People v. Gonzalez, 502 N.E.2d 583, 587 (N.Y. 1986) (citations omitted). A missing witness charge is thus appropriate under New York law where there exists "such a relationship, in legal status or on the facts, as to make it natural to expect the party to have called the witness to testify in his favor." Id.
A missing witness charge in favor of Petitioner was not appropriate. First, the record indicates that the witness was "available" to both the prosecution and Petitioner. During voir dire, Petitioner's trial counsel stated that a missing witness situation may arise "depend[ing] on who the Prosecution calls. I mean, there is one witness that I anticipate that they'll call.
If they don't call him, I'll ask for a missing witness charge. He was in the apartment." (Voir Dire Tr. 137.) Petitioner asserts that his trial counsel was referring to "Jay." (Pet.'s Objections 6.) When the prosecution raised the issue of a missing witness charge at sidebar during the trial, defense counsel stated: "I'm going to call Jay." (Trial Tr. 183.) Defense counsel thus indicated that the witness was "available" to both the prosecution and Petitioner.
Second, Petitioner was the controlling party because the witness would be expected to testify favorably to Petitioner. Under both the prosecution's and Petitioner's version of the alleged crime, Petitioner engaged in sexual intercourse with the complainant in Jay's apartment while Jay was at home. "The closeness of th[e] relationship" between Petitioner and Jay leads to the expectation that Jay would have testified favorably to Petitioner. Savinon, 791 N.E.2d at 407 (finding that the trial court did not abuse its discretion in giving a missing witness instruction in favor of the prosecution where "under either side's version of the alleged crime, defendant was so bonded with [the missing witness] as to have had sex with the complainant with [the missing witness] nearby"). Based on Petitioner's "control" of the witness, a missing witness charge in favor of Petitioner was not appropriate. Savinon, 791 N.E.2d at 407.
Trial counsel's failure to request a missing witness charge therefore does not demonstrate performance below an "objective standard of reasonableness." Strickland v.

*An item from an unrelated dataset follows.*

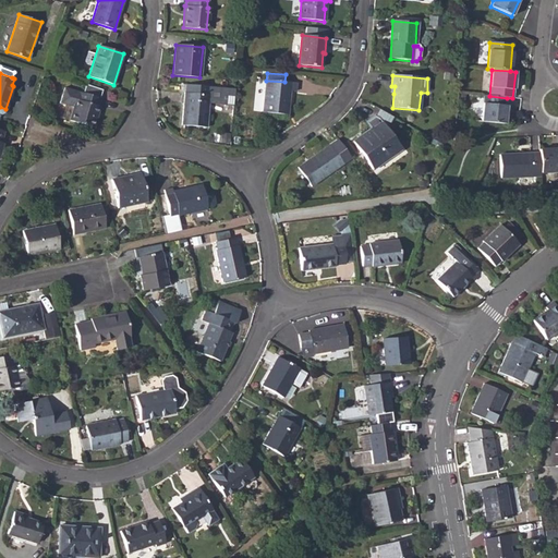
[(263,112),(287,114),(288,106),(287,106),(289,92),(294,92),(295,83),(284,82),(266,81),(263,112)]
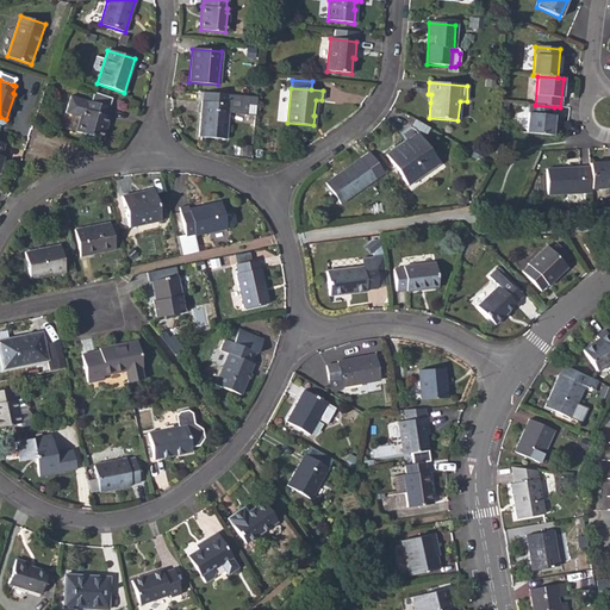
[(228,113),(228,104),(228,100),(229,94),(204,92),(203,101),(201,101),(199,137),(225,139),(228,113)]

Washington, 466 U.S. 668, 688 (1984). Accordingly, the Court finds that Petitioner's argument is patently frivolous and does not raise a colorable federal claim. The Court thus denies the Ineffective Assistance III Claim on the merits.
For the reasons set forth above, the Petition is denied. A certificate of appealability will not issue because Petitioner has not made a substantial showing of the denial of a constitutional right. See 28 U.S.C. § 2253(c)(2); Fed. R. App. P. 22(b); cf. United States v. Perez, 129 F.3d 255, 259-60 (2d Cir. 1997). The Court certifies pursuant to 28 U.S.C. § 1915(a)(3) that any appeal from this order would not be taken in good faith. The Clerk of Court is directed to close this case; any pending motions are moot.